A. I like pianists who are musicians first. One of my favorites is Charles Mingus. His album Mingus Plays Piano on Impulse! is one of my favorite piano albums, period. And when I lived in Oakland, CA, I’d go down and hear Buddy Montgomery play piano. He was a vibist, but I loved his piano playing too. He played music. He didn’t just play piano.
It is difficult to say with certainty that Tatum’s Ultimatum is Williams’s most recent CD; she issues CDs the way the MacArthur Foundation issues “genius” grants (one of which she deserves). But it is new, and it is stunning. Despite its title, the solo album is not so much a tribute to Art Tatum or an evocation of his style as an exposition of the “fullness and passion and gentleness” that she admires in Gould, executed in some passages at supersonic speed with timing and accuracy that do recall Tatum.
One of her admirers who is also a world-class jazz pianist told me recently, “I think Jessica is the cleanest fast pianist I’ve ever heard.” She may also be one of the wryest. Humor is an essential component of her work. If you don’t believe it, listen to her romp through — of all things — Sidney Bechet’s “Petite Fleur.” Even the dour Bechet would have smiled at her flourishes, her swing, the role reversal of her hands, her rhythmic displacments and reharmonizations. And Artie Shaw, who grew to hate “Begin The Beguine,” could not have resisted William’s version, if only for the joy of its suspended ending. Except for her “Ballade for A.T.” all of the pieces in the CD are standards, including a “trio” version of “Ain’t She Sweet” with Williams providing the synthesizer bass and drums, which seem anything but synthesized.
Quote
A man may write at any time, if he will set himself doggedly to it. — Samuel Johnson
That’s what I’m doing, with reasonable doggedness. I’ll be back soon, continuing a survey of recent CDs.
Flyover
If you are interested in jazz and journalism (isn’t everyone?), I suggest that you check in once in a while with John Stoehr at Flyover: Art In The American Outback, since June part of the artsjournal.com bloggerhood. Some days Stoehr writes about music, some days about the news business, many days about both. Here’s a recent sample:
The first time I interviewed one of the organizers of the Savannah Jazz Festival, I was told to shut up and listen — you write what I tell you to write, son.
I was looking into why the city’s most respected jazz musician, bassist Ben Tucker, had not been invited to perform at the festival with a group called the Hall of Fame All-Stars…

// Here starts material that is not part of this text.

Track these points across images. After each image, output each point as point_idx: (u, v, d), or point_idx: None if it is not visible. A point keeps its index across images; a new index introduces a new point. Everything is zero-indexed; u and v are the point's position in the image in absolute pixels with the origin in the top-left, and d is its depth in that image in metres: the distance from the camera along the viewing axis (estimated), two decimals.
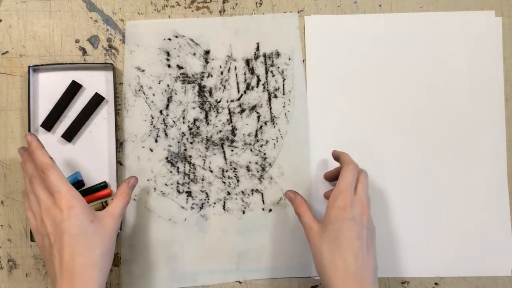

To read all of the piece, go here.
Stoehr describes himself as, in effect, a self-made journalist who had a few things to learn about objectivity.
For me, unlike, I suppose, those reared in journalism schools, objectivity wasn’t an ethos or mode of thinking as much as it was a genre of writing. As someone who closely studied storytelling as practiced in the Western tradition, objectivity clearly had its own set of conventions, tropes and cliches, just as Restoration comedies, miracle plays, epic verse and horror movies had theirs.
In learning how to write in the genre of objectivity, just as I learned to write an academic paper (or a limerick or doggerel), I discovered something interesting and frustrating: that the rules of objective writing — he said, she said, officials say this, critics say this — were very limiting. Ironically, as I strove to tell the truth to the best of my ability, the writing conventions I used were sometimes keeping me from telling the truth.
Welcome to the club, John. Any writer who doesn’t worry about that is kidding himself and his readers. For the whole piece, go here.
I might wish that Stoehr were a little more scrupulous in proof-reading himself, but his content and his digests of other journalism thinkers are valuable, and I’m glad that he’s part of the blogosphere.